#### [TRABAJO PEDIDO]
Enumera todas las personas que se nombran en el fragmento sobre la cultura de masas que aparece a continuación.

#### [FRAGMENTO DEL TEXTO]

□ □ □ □ □

La cultura de masas es, sin duda, el soporte material de la educación sentimental de nuestro tiempo. Quien quiera ponerse a zurcir los fragmentos de un discurso amoroso contemporáneo, antes que acudir a un Goethe o a un Flaubert o a sus equivalentes más o menos cercanos a nosotros, tanto más deberá abrevar en las letras hiperbólicas del bolero, en las recias moralejas del tango, en las comedias románticas del cine más comercial, en las lágrimas de media tarde de las telenovelas con galanes y sirvientas. Me remito a Beatriz Sarlo y su ensayo de referencia sobre los folletines sentimentales: la cultura popular maquina, incesante, esa fábula amorosa donde pueden calibrarse las diversas gradaciones de la pasión y del desvelo.

□ □ □ □ □

[Datos recopilados]
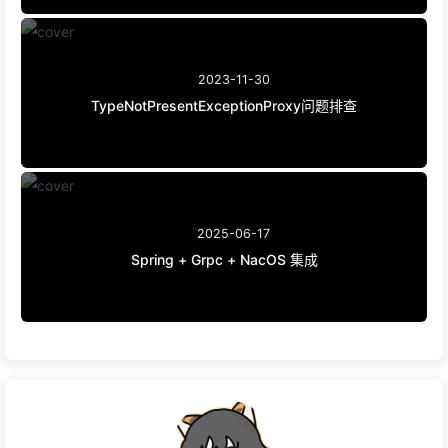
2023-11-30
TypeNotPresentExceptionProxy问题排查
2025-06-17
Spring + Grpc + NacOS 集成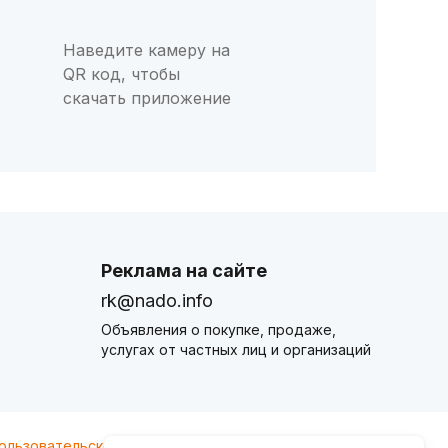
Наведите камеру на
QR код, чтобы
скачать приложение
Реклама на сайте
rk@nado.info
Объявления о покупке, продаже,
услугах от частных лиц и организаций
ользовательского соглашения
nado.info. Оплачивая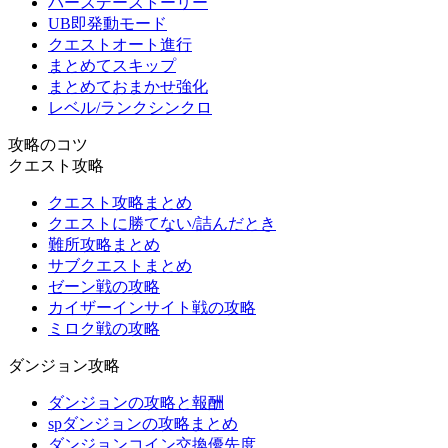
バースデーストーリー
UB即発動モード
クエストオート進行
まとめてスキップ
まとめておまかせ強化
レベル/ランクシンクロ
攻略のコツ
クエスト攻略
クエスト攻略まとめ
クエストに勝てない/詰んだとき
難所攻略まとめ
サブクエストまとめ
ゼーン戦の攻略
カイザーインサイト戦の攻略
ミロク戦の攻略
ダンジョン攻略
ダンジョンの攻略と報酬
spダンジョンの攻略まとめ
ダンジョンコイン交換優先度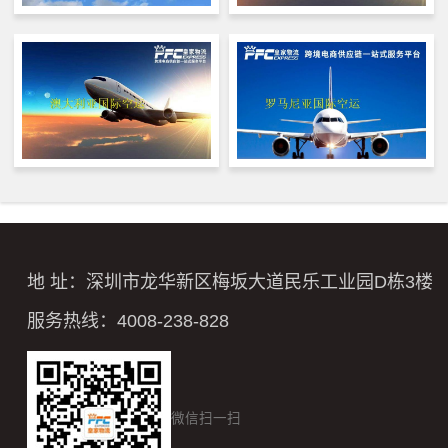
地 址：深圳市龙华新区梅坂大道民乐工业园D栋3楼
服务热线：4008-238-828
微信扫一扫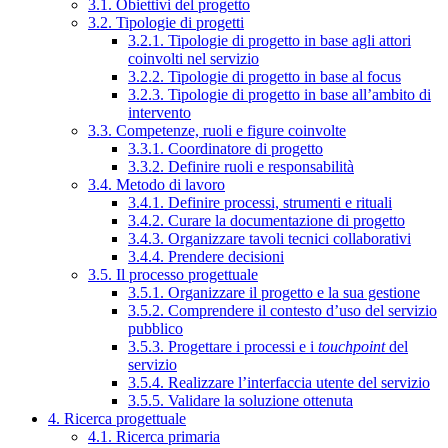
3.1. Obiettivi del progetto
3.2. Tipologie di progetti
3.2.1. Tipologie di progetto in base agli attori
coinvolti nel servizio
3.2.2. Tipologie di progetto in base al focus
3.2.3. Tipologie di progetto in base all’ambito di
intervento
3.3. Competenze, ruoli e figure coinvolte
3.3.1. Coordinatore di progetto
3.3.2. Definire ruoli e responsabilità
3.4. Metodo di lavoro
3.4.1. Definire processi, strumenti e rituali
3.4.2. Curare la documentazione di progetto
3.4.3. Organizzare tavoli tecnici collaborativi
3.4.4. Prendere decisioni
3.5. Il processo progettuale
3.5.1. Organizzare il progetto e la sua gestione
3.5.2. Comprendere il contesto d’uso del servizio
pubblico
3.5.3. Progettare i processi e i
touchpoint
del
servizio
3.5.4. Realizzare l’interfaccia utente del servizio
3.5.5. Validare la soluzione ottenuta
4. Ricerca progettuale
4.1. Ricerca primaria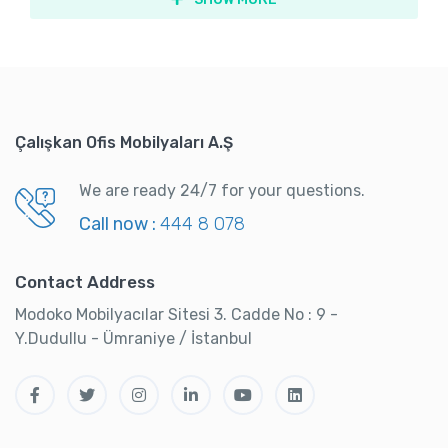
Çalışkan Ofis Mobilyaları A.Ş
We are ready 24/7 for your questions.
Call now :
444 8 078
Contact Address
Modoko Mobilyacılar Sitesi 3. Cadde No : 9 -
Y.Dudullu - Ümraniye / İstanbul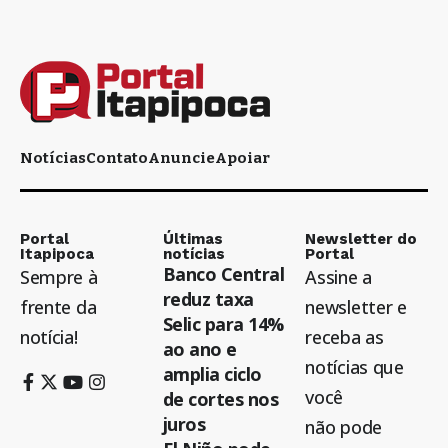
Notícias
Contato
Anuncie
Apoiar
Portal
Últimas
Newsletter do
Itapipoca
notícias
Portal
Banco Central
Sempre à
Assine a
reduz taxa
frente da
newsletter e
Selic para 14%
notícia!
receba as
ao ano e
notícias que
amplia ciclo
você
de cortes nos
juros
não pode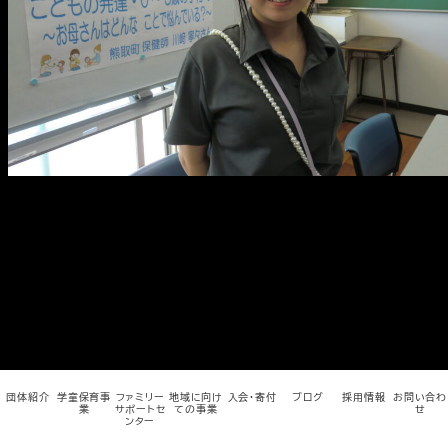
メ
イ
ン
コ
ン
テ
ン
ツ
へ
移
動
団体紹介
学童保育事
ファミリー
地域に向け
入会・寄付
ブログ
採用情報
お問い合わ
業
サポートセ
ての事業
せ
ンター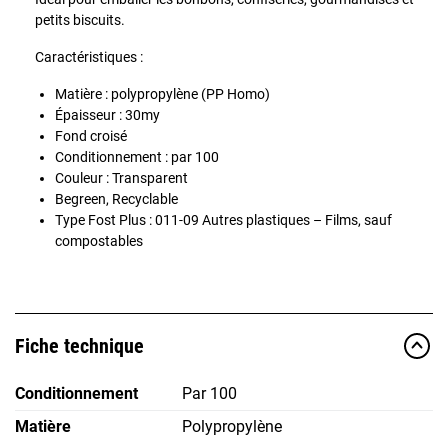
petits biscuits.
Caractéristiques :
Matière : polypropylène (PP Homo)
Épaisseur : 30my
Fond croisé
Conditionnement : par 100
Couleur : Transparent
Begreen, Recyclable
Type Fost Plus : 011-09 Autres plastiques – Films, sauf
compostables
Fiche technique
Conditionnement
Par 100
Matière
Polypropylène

□ □ □ □ □

#### [RESPUESTA ESCRITA]
Goethe, Flaubert y Beatriz Sarlo.